Description of the task: Using the data beneath this instruction, retype only the lines from the one that contains "image shows immunohistochemistry" down to the one that contains "microscopy of lymphoma", both included, exactly as they appear.

Information supplied:

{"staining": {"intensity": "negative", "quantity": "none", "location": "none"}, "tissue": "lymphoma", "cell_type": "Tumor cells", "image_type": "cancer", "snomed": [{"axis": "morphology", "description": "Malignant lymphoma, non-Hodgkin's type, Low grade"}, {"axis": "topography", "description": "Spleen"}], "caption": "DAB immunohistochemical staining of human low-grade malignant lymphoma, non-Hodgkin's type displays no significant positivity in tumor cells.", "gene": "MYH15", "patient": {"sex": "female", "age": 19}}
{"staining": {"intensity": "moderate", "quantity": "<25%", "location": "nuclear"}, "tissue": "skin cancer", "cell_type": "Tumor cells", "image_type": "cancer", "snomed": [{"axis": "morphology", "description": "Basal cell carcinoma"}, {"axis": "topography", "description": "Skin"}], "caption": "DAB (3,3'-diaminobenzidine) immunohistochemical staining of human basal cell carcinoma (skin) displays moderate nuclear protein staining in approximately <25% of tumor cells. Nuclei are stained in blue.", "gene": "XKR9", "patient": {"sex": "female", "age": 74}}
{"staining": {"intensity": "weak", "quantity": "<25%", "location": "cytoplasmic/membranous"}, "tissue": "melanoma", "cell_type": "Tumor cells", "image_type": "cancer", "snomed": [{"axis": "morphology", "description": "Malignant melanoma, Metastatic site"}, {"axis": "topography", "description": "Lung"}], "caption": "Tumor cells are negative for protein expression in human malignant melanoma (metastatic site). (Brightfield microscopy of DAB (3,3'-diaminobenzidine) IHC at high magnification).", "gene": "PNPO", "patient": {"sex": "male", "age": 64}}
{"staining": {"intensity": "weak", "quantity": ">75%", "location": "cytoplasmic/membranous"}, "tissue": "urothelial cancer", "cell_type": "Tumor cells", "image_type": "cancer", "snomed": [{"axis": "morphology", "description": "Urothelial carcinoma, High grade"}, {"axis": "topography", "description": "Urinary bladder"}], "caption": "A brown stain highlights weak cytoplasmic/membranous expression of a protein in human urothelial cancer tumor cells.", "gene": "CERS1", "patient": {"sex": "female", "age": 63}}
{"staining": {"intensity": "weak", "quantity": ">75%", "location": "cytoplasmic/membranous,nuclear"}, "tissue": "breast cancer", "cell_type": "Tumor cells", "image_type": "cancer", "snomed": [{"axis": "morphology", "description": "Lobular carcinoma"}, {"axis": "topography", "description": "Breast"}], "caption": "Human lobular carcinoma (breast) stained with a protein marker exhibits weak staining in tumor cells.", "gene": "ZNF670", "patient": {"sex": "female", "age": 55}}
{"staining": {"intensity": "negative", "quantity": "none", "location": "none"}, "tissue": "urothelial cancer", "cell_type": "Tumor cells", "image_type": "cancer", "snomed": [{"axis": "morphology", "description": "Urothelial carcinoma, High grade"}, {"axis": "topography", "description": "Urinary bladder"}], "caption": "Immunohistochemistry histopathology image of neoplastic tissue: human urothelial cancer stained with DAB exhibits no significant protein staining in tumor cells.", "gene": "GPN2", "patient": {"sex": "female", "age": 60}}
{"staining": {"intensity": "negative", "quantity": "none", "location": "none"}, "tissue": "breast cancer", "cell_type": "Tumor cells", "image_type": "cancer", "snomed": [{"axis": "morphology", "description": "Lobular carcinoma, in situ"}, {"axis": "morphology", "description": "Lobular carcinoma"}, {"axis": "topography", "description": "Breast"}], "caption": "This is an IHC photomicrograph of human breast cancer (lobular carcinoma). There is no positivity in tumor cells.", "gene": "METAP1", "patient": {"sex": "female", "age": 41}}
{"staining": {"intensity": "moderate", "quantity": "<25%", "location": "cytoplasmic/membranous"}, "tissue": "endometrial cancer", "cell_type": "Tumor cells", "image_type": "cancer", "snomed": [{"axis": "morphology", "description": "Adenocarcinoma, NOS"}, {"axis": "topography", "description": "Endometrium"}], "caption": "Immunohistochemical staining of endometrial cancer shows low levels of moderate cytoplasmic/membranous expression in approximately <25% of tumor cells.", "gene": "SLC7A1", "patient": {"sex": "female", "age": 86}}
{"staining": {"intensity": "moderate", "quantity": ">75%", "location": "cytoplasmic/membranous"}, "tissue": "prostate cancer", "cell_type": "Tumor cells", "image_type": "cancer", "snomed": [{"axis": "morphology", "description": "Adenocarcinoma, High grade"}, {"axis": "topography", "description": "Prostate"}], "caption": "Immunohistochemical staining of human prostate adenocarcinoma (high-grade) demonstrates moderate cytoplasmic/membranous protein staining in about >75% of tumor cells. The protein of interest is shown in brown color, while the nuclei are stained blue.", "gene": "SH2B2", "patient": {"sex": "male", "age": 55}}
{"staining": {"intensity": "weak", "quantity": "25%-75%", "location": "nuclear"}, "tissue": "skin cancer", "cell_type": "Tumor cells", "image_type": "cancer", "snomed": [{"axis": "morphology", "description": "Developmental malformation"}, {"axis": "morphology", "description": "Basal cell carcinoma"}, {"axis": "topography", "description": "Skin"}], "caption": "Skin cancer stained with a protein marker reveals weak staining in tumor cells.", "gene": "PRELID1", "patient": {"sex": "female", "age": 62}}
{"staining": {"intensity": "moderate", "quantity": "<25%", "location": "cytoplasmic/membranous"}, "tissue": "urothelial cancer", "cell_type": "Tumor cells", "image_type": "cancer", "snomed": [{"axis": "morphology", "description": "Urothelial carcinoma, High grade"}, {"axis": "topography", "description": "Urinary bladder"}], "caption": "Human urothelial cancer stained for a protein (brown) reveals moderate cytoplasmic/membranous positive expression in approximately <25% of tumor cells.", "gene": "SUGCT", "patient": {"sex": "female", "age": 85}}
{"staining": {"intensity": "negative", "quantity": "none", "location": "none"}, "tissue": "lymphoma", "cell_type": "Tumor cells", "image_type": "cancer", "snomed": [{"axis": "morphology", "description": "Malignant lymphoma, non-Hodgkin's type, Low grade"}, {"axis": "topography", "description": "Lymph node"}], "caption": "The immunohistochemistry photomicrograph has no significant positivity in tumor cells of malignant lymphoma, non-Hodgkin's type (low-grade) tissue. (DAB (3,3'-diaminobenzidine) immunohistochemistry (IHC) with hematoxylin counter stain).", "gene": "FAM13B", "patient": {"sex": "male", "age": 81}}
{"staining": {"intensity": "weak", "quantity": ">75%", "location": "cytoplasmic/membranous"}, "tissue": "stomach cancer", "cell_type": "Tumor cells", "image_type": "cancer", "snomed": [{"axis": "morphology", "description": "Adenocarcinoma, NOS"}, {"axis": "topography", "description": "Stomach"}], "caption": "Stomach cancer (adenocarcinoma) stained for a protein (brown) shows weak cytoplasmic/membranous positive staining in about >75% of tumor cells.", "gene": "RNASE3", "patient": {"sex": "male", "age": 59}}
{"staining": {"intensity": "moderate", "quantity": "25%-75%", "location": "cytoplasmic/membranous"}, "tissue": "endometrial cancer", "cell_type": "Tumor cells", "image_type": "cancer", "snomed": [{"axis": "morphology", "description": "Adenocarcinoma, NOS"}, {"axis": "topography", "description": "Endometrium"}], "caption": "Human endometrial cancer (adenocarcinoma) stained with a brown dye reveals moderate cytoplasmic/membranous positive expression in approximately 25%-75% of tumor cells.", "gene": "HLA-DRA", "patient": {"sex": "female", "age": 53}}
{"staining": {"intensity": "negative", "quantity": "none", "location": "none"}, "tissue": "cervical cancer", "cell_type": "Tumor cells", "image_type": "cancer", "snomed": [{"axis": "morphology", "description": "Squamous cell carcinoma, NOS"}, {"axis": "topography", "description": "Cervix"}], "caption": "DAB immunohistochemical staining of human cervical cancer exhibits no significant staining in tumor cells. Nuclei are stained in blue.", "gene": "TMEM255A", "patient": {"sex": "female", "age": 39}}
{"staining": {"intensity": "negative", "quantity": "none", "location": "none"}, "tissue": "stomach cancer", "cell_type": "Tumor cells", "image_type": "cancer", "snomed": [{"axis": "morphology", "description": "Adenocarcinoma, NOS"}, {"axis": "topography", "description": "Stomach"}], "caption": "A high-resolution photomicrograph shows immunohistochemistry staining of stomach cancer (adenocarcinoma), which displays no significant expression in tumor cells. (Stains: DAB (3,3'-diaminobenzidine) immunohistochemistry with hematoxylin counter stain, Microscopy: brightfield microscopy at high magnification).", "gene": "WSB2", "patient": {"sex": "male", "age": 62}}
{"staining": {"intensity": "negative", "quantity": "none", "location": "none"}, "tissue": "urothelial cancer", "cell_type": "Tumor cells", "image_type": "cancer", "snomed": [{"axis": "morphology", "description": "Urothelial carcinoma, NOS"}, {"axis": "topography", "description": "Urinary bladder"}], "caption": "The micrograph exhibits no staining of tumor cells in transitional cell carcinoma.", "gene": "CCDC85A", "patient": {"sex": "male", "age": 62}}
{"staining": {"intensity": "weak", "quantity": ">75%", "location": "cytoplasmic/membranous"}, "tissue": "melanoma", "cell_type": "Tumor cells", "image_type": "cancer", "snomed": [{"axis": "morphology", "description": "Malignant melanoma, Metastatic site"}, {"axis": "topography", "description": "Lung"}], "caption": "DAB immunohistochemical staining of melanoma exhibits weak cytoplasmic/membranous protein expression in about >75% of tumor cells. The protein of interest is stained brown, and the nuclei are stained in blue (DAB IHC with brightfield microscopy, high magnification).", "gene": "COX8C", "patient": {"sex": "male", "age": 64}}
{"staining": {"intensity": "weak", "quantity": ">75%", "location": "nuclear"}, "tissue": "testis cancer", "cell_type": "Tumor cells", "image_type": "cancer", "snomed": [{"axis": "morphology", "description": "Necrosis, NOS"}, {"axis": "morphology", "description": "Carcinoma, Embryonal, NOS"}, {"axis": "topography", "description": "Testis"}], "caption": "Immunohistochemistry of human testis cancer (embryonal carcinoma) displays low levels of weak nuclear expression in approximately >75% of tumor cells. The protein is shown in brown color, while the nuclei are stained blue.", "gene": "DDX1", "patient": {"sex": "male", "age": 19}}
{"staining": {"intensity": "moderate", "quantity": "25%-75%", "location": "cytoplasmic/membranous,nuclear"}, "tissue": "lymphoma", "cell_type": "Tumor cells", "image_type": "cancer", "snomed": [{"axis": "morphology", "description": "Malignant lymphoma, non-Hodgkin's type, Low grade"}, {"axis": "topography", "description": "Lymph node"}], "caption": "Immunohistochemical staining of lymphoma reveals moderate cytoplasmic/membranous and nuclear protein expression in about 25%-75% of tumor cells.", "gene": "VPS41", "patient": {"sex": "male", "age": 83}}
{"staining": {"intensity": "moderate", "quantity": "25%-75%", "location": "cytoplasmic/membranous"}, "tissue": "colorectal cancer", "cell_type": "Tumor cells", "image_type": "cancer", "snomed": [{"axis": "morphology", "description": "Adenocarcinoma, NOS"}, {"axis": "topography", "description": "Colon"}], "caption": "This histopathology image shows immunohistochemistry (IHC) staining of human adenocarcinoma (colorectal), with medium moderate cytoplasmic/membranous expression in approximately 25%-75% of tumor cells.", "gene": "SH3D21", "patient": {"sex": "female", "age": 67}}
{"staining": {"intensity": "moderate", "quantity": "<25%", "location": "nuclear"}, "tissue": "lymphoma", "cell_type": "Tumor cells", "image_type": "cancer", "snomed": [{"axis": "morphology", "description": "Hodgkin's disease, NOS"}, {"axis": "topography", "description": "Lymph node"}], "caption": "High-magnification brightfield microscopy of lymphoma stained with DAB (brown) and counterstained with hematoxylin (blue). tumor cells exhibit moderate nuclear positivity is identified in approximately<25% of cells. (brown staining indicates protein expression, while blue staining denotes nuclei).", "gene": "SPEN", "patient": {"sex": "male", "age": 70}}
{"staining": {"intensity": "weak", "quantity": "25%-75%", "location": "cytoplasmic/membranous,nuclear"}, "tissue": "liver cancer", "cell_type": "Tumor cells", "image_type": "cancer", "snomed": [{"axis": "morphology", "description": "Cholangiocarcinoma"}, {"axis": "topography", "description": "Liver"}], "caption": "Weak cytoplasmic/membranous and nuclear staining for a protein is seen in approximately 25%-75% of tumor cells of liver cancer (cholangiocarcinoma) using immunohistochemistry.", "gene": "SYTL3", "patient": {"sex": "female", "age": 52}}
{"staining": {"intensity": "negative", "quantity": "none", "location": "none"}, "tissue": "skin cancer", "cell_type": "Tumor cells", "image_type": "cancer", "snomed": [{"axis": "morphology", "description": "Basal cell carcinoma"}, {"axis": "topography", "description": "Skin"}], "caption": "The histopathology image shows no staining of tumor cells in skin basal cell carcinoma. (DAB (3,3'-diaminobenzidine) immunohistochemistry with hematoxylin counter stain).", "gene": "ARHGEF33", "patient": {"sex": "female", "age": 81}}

Result for this task:
{"staining": {"intensity": "moderate", "quantity": "25%-75%", "location": "cytoplasmic/membranous"}, "tissue": "colorectal cancer", "cell_type": "Tumor cells", "image_type": "cancer", "snomed": [{"axis": "morphology", "description": "Adenocarcinoma, NOS"}, {"axis": "topography", "description": "Colon"}], "caption": "This histopathology image shows immunohistochemistry (IHC) staining of human adenocarcinoma (colorectal), with medium moderate cytoplasmic/membranous expression in approximately 25%-75% of tumor cells.", "gene": "SH3D21", "patient": {"sex": "female", "age": 67}}
{"staining": {"intensity": "moderate", "quantity": "<25%", "location": "nuclear"}, "tissue": "lymphoma", "cell_type": "Tumor cells", "image_type": "cancer", "snomed": [{"axis": "morphology", "description": "Hodgkin's disease, NOS"}, {"axis": "topography", "description": "Lymph node"}], "caption": "High-magnification brightfield microscopy of lymphoma stained with DAB (brown) and counterstained with hematoxylin (blue). tumor cells exhibit moderate nuclear positivity is identified in approximately<25% of cells. (brown staining indicates protein expression, while blue staining denotes nuclei).", "gene": "SPEN", "patient": {"sex": "male", "age": 70}}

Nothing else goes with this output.